Behroz was now craving to touch something. Anything. He was longing to talk to someone. He was longing to see something more than sporadic patches of green and a flowing river, both of which appeared and disappeared randomly. He realized that, all of a sudden, he was addicted to the life he had just experienced. He was ready to take the pain that came with that life but couldn’t bear the meaningless darkness of the black universe anymore.

“Son. Wake up.” said someone from somewhere. Behroz looked all around but found nothing. The voice echoed again. And again. And again. Then, once again, curtains drew apart from the window of his consciousness and once again, he could see himself lying in the meadows surrounded by life. “Son. Wakeup.” someone said again. But this time he could see that “someone” as he moved his head to the side. It was an old woman.

“Oh great. I thought you’ll not wake up. Alright listen carefully; I do not have much time.” said the old woman as she moved her hand over Behroz’s cheeks, “You’ve been endowed with what they call life and you have to take care of it no matter how unbearable it gets because you’ll never get it again, ever! “

“Oh. Thanks. But what do I make of it?” Asked Behroz.

“Son. That remains a cipher to all of Lord Nature’s creation. There, in fact, are people all around who claim to have deciphered these mysteries.
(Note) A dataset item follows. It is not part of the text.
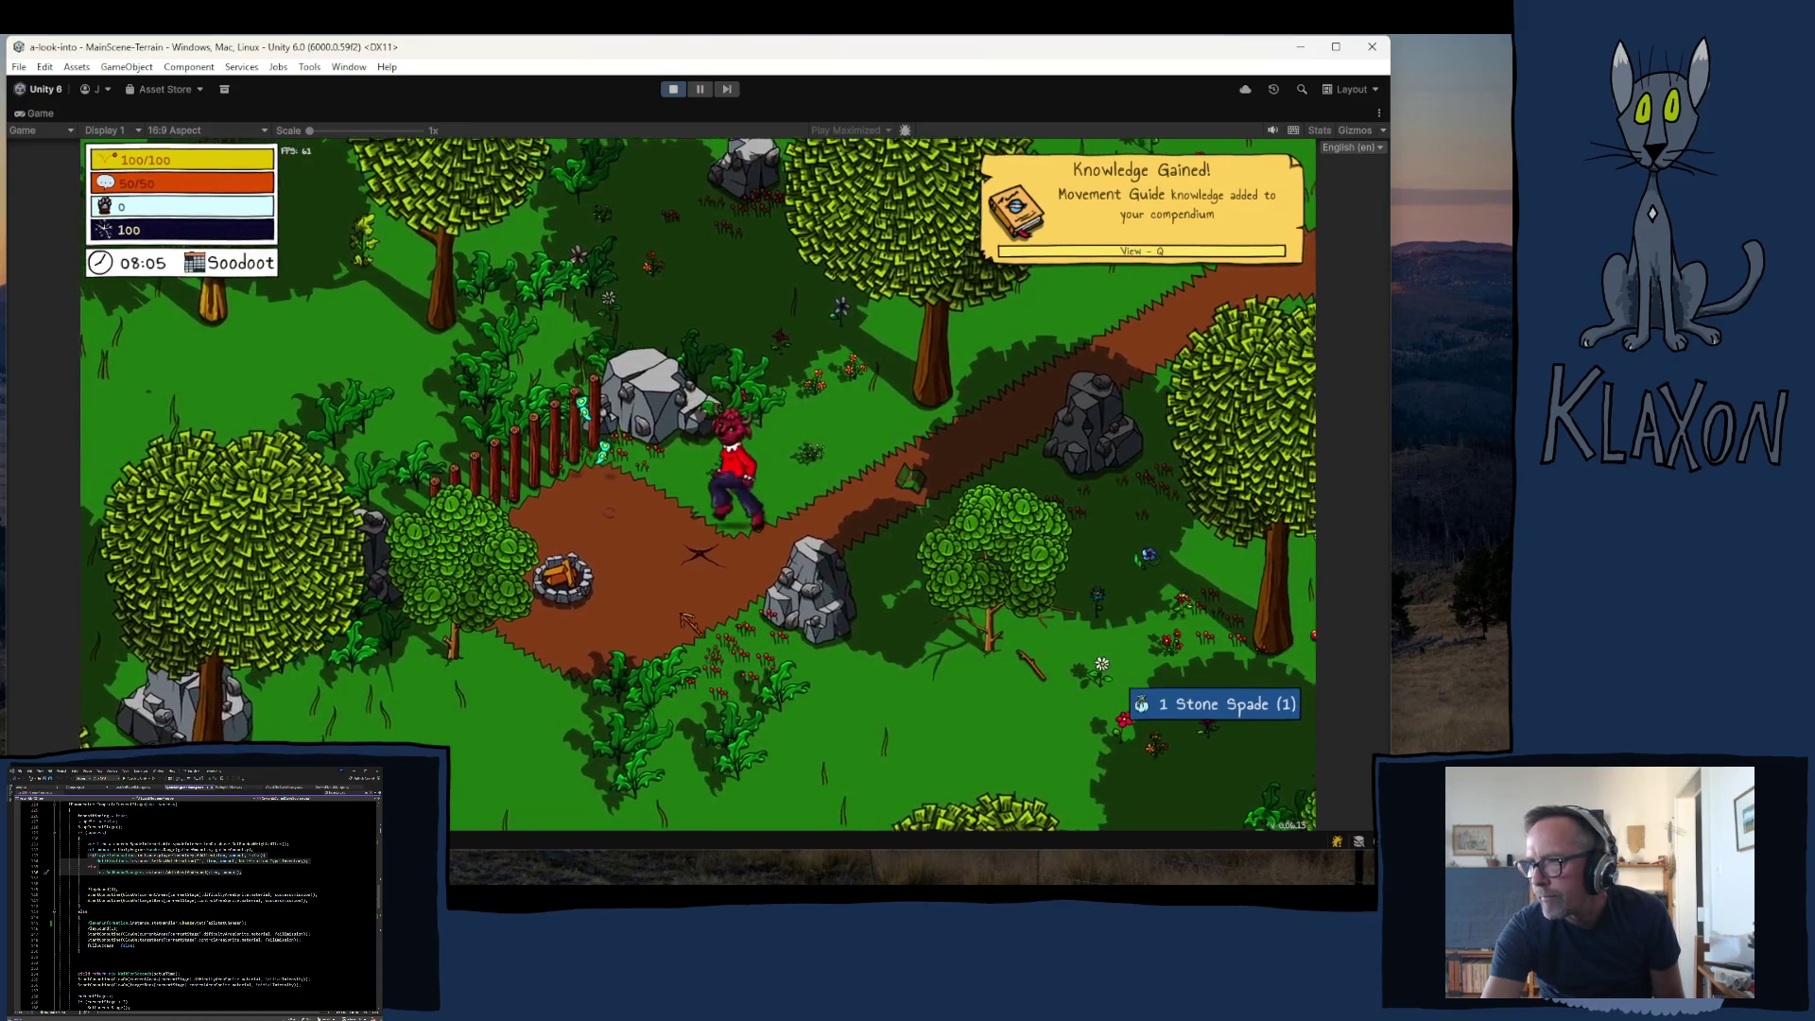
- Equip the Stone Spade and dig, stopping the rings to get 4 Coal and 2 Soft Wood
key(Tab)
click(558, 734)
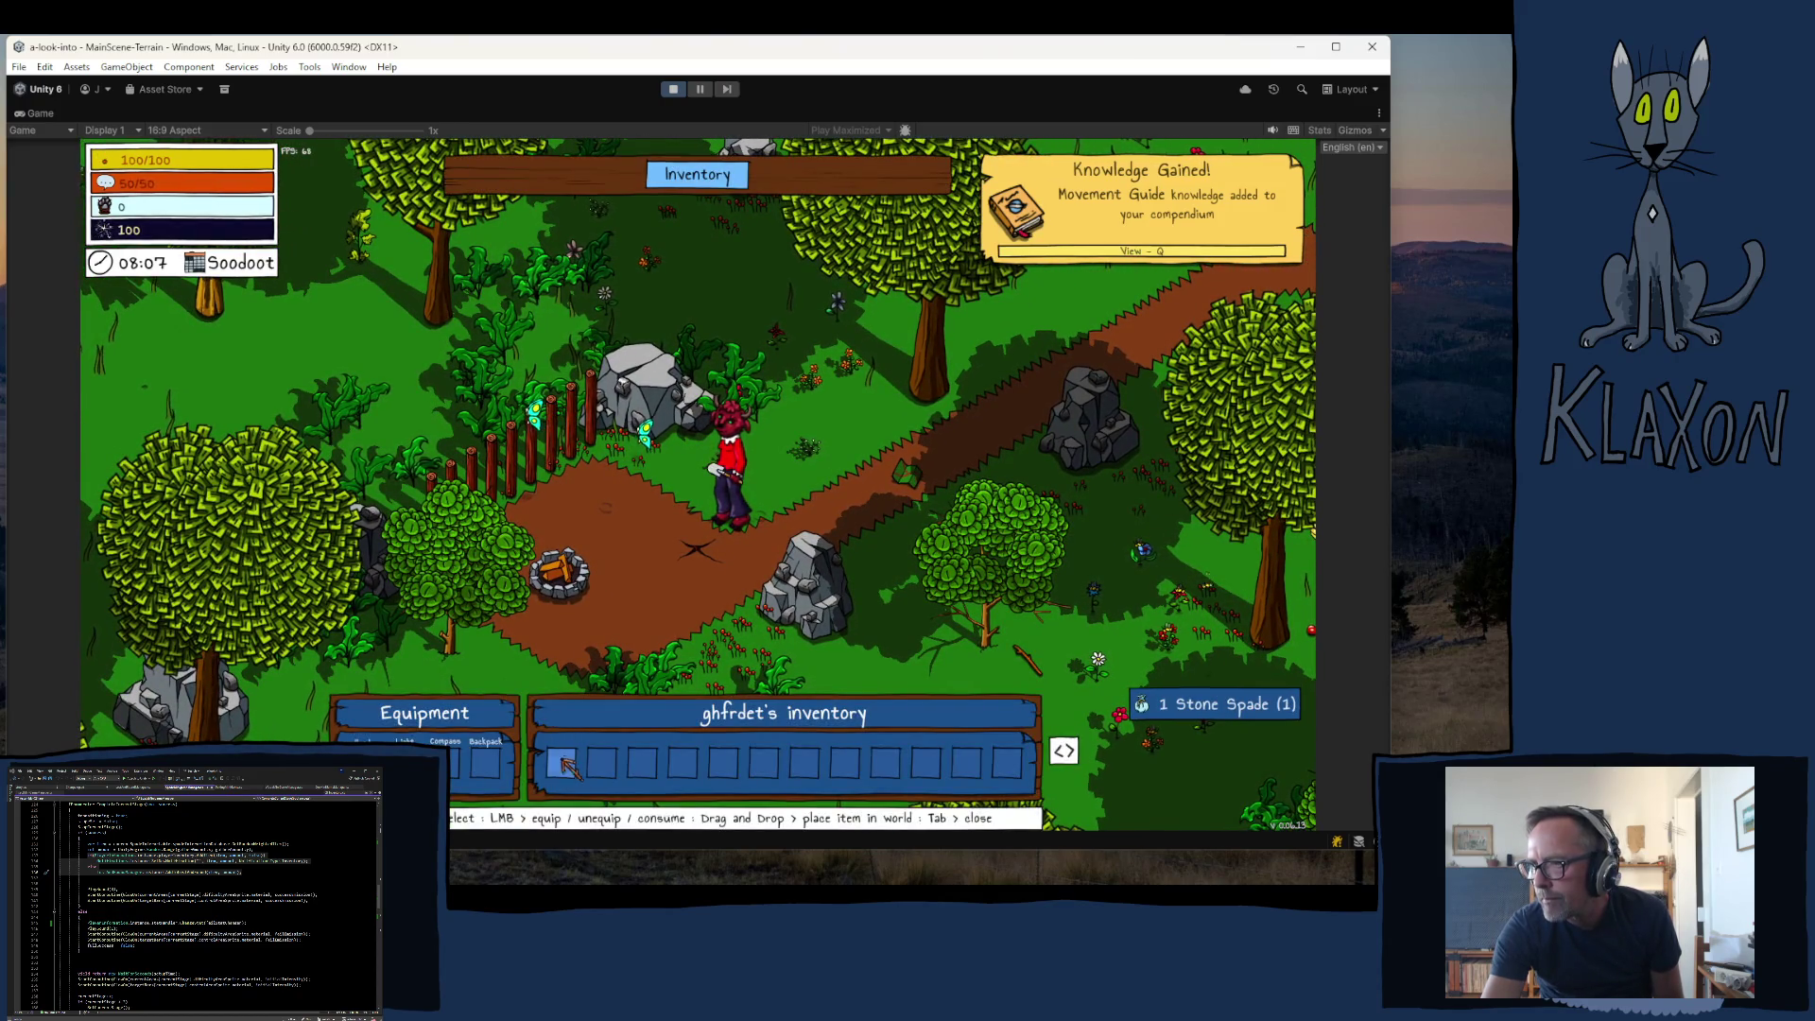
key(Tab)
Never fall for such rogues. Buying a purpose-of-life from anyone around here will only make your life wretched rather than meaningful” Replied the old lady while combing Behroz’s hair with her ageing fingers.

“But there must be something I’m expected to do. For Lord Nature. After all, he blessed us with such a beautiful life” Inquired confused Behroz.

“As I said son, we do not really know. Because it’s a one time opportunity, just have fun with it and avoid getting into situations which take this fun from it. And do not forget helping others having fun with it too.” Said the old lady.

The idea of the whole thing being just for fun was very fascinating. Behroz couldn’t stop questioning, “And will this last forever?”

“No”, the old lady said with a sigh, “We all have to return to the black universe we all came from, no matter how much we dislike going back. And we are not allowed to carry back any recollections or experiences. The good news, however, is that we will exist there forever”.

“No? Really? If we’re all to return and that too empty handed and empty headed, what’s the point of having fun here or even keeping this ‘life’ thing you’re talking about?” Inquired Behroz. He was much too upset now.

“I’m going Son. I can see banshees arriving from across that horizon. They’ll be taking my blue pearl back. And Son, stop being obsessed of these questions. Answers to these do not exist.” She said.

The next moment she was gone.

Behroz looked at his right hand. It had the glowing blue pearl. He caressed it and pledged to take care of it. Mysterious forces, which Lord Nature had commissioned to prevent its creation from unraveling the dark secret of worthlessness of life, had eventually overcome the last drop of rationality in Behroz’s blood.

The Life thing had started making sense now.